Your objective: Scan the entries below. Report each line where the string "otherwise" occurs.
Records section start
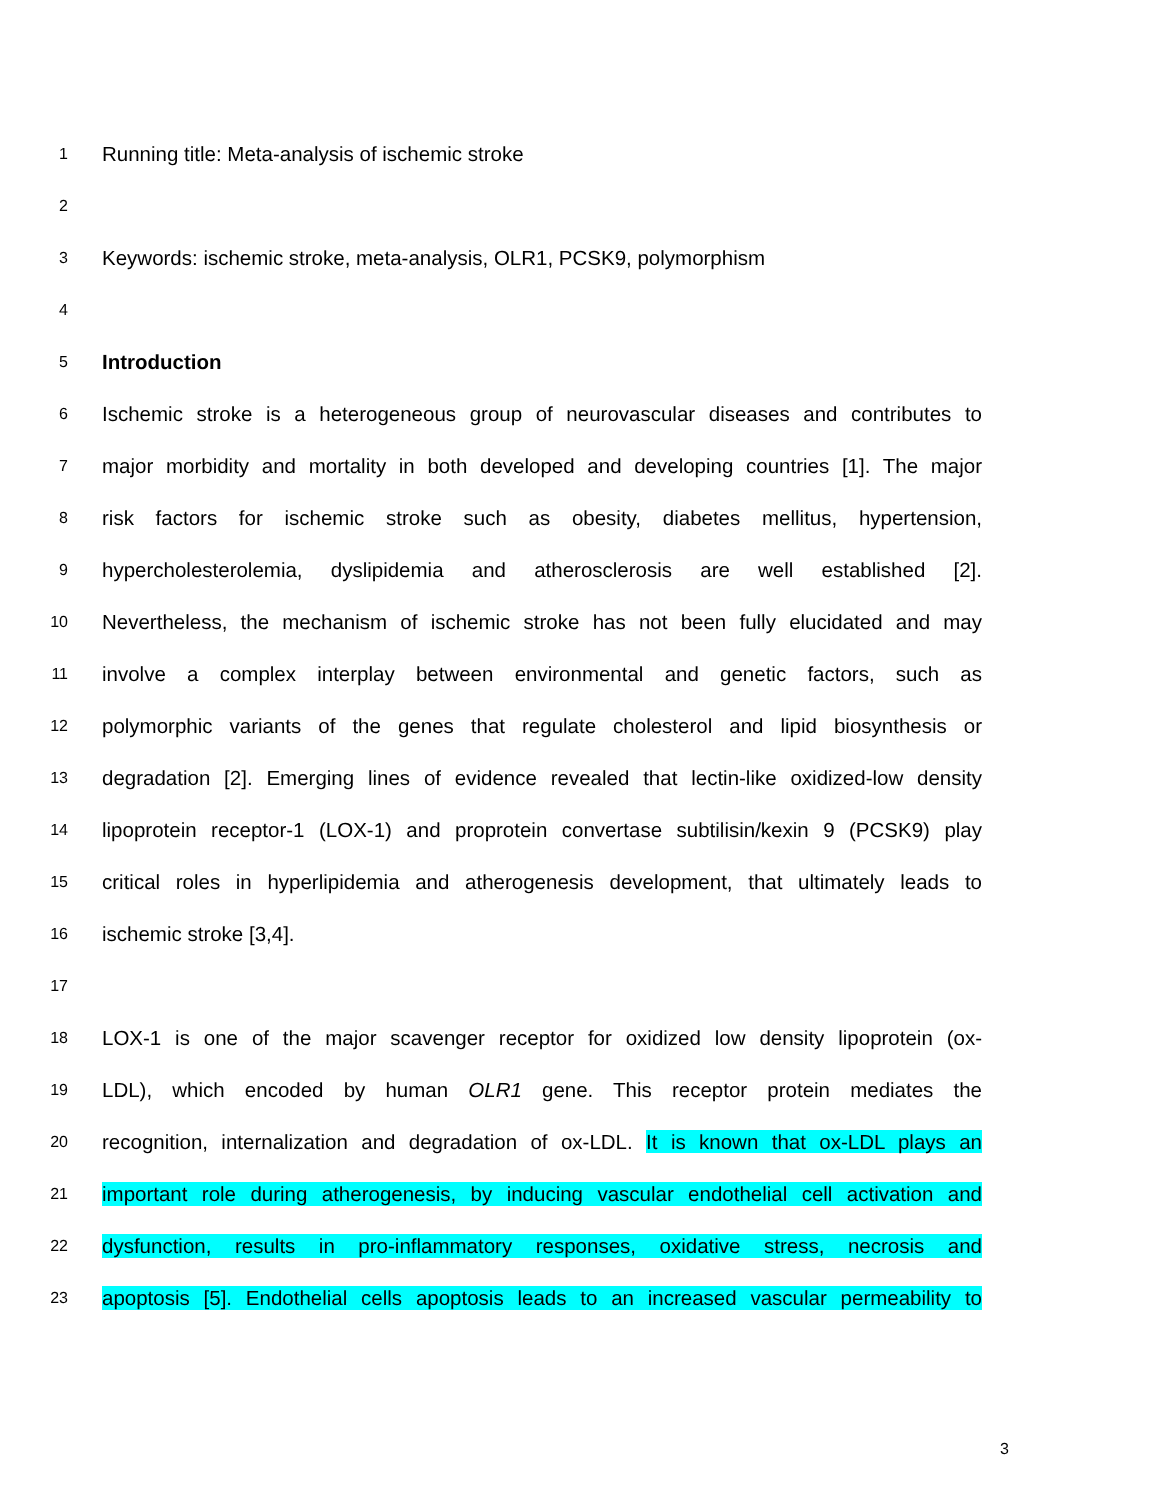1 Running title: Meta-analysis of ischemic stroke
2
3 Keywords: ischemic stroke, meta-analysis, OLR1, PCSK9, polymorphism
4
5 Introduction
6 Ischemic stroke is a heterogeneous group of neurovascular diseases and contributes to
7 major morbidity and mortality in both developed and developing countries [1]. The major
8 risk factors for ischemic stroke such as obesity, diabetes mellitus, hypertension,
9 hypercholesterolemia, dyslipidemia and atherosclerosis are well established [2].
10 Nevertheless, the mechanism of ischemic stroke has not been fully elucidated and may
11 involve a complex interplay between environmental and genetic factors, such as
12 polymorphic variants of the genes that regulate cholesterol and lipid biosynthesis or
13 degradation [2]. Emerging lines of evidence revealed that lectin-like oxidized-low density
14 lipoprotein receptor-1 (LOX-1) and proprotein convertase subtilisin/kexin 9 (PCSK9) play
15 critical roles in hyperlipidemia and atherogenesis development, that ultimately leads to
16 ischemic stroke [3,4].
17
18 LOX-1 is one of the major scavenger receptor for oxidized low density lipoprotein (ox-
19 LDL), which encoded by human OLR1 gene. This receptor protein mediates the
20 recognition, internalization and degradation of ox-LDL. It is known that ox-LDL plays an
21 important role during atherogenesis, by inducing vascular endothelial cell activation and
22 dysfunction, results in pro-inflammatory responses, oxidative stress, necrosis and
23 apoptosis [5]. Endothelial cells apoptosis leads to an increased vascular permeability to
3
Records section end
Records section start
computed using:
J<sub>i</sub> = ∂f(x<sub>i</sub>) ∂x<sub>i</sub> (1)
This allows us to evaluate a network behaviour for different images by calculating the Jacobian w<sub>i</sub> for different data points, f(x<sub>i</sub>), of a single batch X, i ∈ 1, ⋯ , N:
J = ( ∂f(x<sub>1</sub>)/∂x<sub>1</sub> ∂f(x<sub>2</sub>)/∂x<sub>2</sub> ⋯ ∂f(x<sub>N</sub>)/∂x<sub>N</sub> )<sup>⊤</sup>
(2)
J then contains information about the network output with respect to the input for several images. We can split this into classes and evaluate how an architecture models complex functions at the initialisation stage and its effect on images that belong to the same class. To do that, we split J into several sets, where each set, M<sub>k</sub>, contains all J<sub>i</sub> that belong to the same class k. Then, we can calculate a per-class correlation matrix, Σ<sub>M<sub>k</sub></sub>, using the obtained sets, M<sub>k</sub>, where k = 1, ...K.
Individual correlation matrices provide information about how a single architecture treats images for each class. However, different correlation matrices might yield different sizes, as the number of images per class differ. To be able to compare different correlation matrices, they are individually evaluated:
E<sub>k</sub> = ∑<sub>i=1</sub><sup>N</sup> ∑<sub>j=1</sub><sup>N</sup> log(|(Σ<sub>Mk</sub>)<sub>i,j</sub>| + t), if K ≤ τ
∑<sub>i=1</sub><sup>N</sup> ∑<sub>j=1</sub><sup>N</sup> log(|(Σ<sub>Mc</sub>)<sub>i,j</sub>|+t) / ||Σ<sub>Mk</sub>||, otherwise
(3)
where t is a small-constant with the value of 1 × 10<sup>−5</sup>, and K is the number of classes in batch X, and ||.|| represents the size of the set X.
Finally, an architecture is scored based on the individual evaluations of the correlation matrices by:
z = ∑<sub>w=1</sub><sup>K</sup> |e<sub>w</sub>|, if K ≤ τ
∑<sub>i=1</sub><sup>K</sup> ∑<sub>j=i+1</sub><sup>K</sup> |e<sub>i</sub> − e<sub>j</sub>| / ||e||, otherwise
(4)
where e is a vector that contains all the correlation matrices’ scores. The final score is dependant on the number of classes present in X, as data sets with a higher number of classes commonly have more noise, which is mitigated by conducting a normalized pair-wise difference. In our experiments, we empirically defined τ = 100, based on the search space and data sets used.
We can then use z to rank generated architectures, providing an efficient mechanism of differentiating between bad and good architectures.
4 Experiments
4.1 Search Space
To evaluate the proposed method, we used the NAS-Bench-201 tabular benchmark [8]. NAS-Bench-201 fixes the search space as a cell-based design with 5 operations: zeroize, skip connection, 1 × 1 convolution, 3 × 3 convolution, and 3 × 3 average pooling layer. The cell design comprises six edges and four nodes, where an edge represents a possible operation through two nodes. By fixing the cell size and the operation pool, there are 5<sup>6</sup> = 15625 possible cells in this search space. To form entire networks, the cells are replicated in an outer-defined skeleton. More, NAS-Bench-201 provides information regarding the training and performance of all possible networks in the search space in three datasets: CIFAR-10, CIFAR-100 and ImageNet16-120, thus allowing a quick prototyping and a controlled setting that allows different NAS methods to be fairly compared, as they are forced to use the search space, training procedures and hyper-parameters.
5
Records section end
Records section start
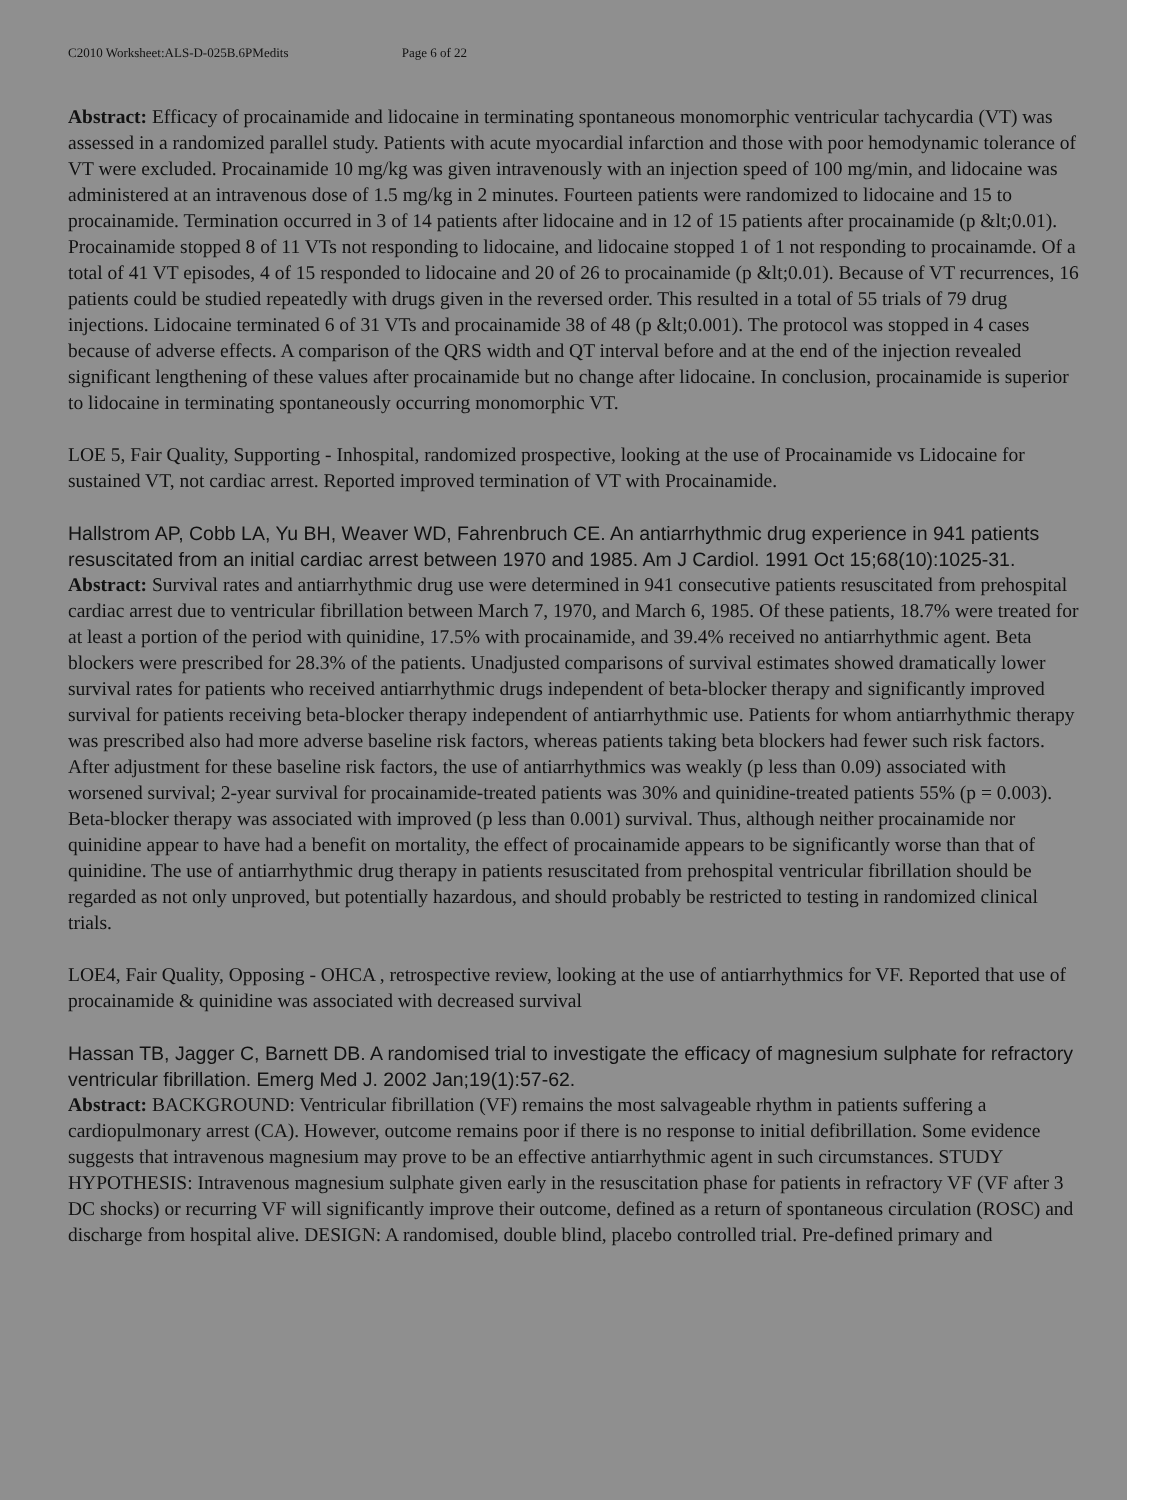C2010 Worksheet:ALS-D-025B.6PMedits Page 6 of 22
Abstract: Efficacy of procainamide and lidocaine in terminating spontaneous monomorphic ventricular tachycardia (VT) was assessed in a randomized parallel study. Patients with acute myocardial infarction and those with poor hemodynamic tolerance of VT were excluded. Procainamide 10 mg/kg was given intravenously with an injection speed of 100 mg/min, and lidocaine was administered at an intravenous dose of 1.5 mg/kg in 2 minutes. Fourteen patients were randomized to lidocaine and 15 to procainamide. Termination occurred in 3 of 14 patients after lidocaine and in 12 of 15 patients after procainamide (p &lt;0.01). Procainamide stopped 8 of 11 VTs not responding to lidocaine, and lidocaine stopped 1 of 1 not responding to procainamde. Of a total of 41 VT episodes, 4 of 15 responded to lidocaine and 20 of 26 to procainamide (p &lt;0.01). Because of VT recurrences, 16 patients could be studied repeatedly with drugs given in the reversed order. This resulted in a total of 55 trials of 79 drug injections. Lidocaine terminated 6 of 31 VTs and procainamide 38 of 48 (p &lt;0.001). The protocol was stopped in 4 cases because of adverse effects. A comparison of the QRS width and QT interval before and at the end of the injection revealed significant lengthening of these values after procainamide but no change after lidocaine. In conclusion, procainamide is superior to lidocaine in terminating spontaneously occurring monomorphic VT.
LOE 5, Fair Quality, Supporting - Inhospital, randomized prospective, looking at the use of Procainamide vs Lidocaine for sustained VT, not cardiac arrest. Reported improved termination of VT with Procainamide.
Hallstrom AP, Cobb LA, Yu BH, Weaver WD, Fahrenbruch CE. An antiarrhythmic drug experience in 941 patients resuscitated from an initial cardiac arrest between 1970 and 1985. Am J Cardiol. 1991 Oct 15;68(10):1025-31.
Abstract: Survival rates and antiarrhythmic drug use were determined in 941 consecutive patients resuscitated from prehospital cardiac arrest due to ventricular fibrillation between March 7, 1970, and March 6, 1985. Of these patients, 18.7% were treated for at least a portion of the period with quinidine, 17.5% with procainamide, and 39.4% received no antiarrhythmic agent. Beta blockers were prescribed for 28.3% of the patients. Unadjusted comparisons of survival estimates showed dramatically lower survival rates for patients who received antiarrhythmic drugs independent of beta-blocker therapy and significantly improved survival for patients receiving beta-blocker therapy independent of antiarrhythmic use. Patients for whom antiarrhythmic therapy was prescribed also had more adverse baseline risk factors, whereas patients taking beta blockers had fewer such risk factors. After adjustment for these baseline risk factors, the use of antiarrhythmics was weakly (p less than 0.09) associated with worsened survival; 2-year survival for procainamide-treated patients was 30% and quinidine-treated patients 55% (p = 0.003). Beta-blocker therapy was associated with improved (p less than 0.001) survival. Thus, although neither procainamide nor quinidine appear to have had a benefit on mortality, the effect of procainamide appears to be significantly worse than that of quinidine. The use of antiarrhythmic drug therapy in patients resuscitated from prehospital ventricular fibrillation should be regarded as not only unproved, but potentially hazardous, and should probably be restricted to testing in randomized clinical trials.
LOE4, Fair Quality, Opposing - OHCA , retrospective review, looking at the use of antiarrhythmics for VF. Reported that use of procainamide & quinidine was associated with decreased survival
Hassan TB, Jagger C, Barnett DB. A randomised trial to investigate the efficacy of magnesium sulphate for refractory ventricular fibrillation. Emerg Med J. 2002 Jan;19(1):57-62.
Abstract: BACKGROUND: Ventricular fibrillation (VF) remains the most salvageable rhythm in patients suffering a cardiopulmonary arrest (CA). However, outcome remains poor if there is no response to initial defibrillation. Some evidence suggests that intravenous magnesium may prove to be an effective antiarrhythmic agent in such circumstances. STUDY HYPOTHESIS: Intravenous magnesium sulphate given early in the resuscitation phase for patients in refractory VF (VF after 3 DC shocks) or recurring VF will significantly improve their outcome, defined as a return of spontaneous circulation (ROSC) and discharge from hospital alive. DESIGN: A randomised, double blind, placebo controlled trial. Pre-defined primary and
Records section end
Response box:
∑<sub>i=1</sub><sup>N</sup> ∑<sub>j=1</sub><sup>N</sup> log(|(Σ<sub>Mc</sub>)<sub>i,j</sub>|+t) / ||Σ<sub>Mk</sub>||, otherwise
∑<sub>i=1</sub><sup>K</sup> ∑<sub>j=i+1</sub><sup>K</sup> |e<sub>i</sub> − e<sub>j</sub>| / ||e||, otherwise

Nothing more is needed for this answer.